Consigne:
Répondez à ces questions sur le texte consacré aux partis de gauche :
1. Qui a créé le Parti de Gauche ?
2. De quoi le PSU est-il mort ?
3. Quel parti a été le seul à avoir un véritable impact entre l'effondrement du PCF et l'émergence du Front de Gauche ?

Texte fourni:
Et pourtant, le fait est qu'aucune grande démocratie ne fonctionne sans partis et que les idées politiques ont le plus grand mal à se faire entendre sans parti pour les défendre ! Mais alors, que doivent être ces partis politiques, comment doivent-ils fonctionner ? La question se pose particulièrement pour la gauche qui est l'inventrice de la forme partisane et qui traverse actuellement une période de recomposition de ses forces politiques. Elle se pose même encore plus intensément pour le Parti de Gauche, qui s'est toujours défini depuis sa création par Jean-Luc Mélenchon comme un "parti-creuset" devant rassembler les différentes traditions de la gauche pour arriver à créer un nouveau grand parti écosocialiste. Le débat est, nous allons le voir, très ancien dans le socialisme, et décisif pour son avenir.
I - Un parti ou plusieurs ?
Il s'en trouve pourtant pour défendre cette situation : au cours d'une discussion à ce sujet, un membre de Rue89 (Margrave Von Karlebraum) m'a fait remarquer que le multipartisme de la gauche pouvait empêcher que l'un de ces partis prenne le dessus et impose ses vues aux autres comme l'a fait le Parti Socialiste, qui a été le seul à avoir un véritable impact après l'effondrement du PCF jusqu'à l'émergence du Front de Gauche. En cas de trahison d'un parti de gauche, donc, les autres se ligueraient contre lui, les partis de gauche seraient ainsi obligés de coopérer ; malgré son manque d'efficacité électorale, le multipartisme serait donc nécessaire.
Si le raisonnement n'est pas dénué de logique, il présente cependant une limite : dans la pratique, il n'est pas sûr que le multipartisme force les différentes composantes de la gauche à travailler ensemble et à ne pas se trahir, bien au contraire, la possession d'une structure séparée pour le PCF et EELV leur permet de s'allier au PS lorsqu'ils le souhaitent sans devoir se confronter à une organisation plus large, la trahison est donc au contraire favorisée par l'existence de partis séparés ; cette situation créé de plus une méfiance entre les différents partis qui nuit à leur coopération, chacun surveillant l'autre et négociant des garanties. Pire : les difficultés à faire travailler ensemble les différents appareils peuvent freiner l'établissement d'un contact entre le monde des partis et celui des mouvements sociaux, ou tout simplement la prise de contact avec les citoyens en général, cela nécessite une colonne vertébrale solide et visible ! Il paraît donc au contraire nécessaire à la cohérence de la gauche et au travail militant de réduire le plus possible le nombre de partis de gauche, un parti de gauche doit rassembler ! Cela ne peut évidemment se faire que sur la base d'idées cohérentes, le PSU est mort de ses contradictions internes, mais, lorsque c'est possible, il faut chercher à unir autant que possible les différentes traditions de la gauche autour d'un projet commun.
Reste un obstacle : comment rassembler ? Comment rassembler des gens différents les uns des autres sans que ce ne soit au détriment du pluralisme ? Et comment s'assurer que ce grand parti de gauche ne trahira pas comme l'a fait le PS ? Il faut alors se poser la question de la démocratie partisane.

Données extraites:
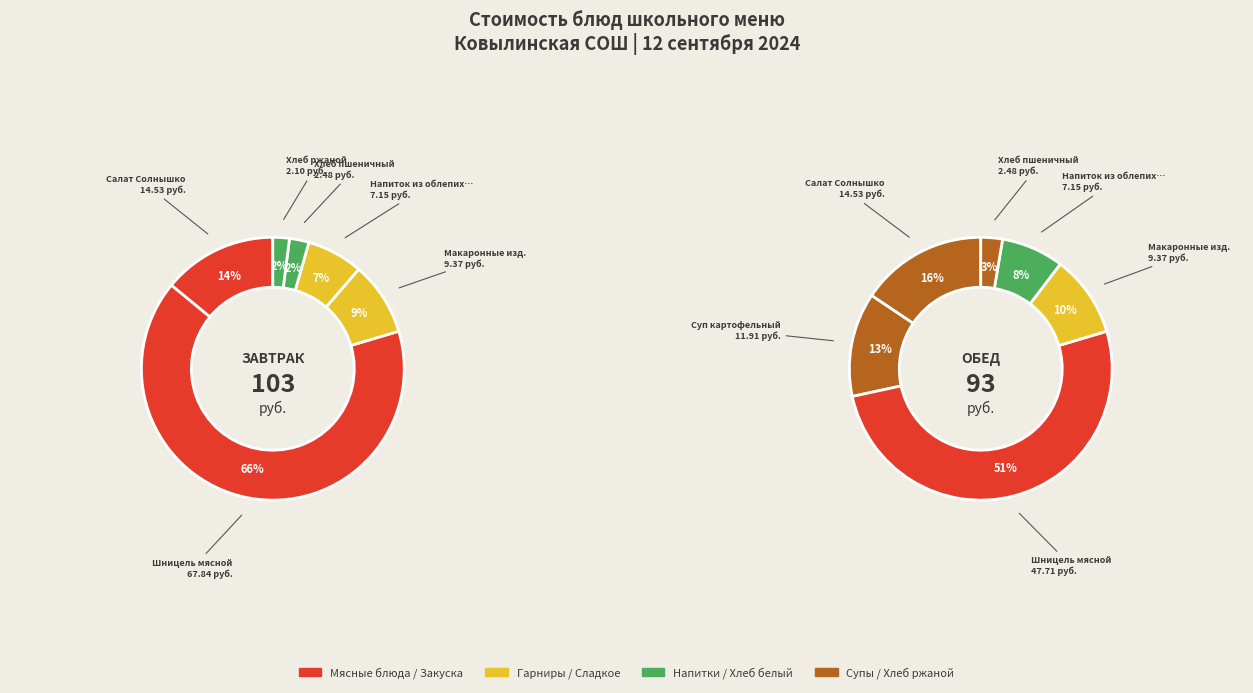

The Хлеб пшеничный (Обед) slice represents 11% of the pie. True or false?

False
---
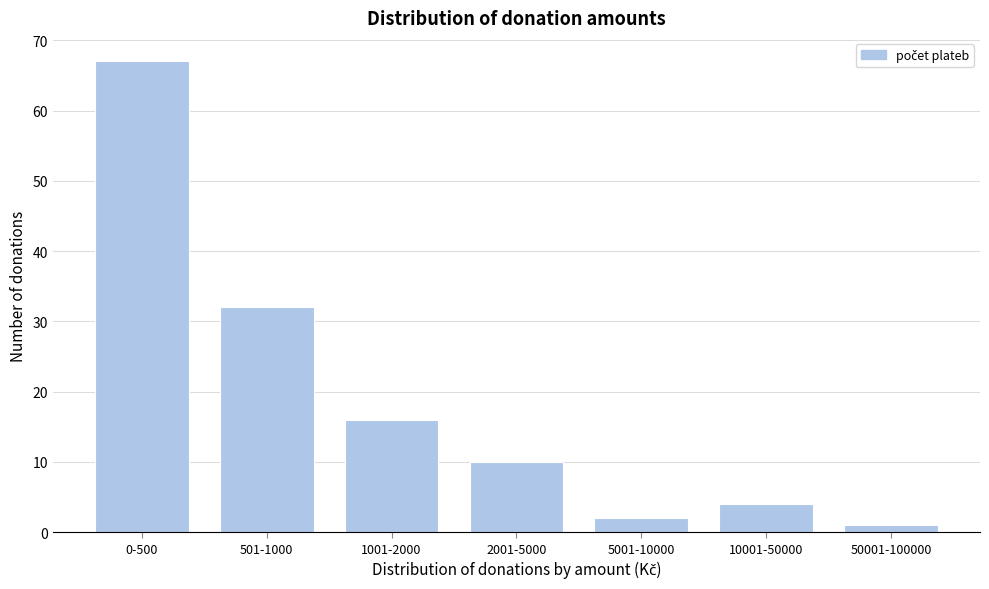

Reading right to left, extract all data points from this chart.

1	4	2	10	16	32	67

Réponse à l'exercice:
1. Jean-Luc Mélenchon.
2. De ses contradictions internes.
3. Le Parti Socialiste.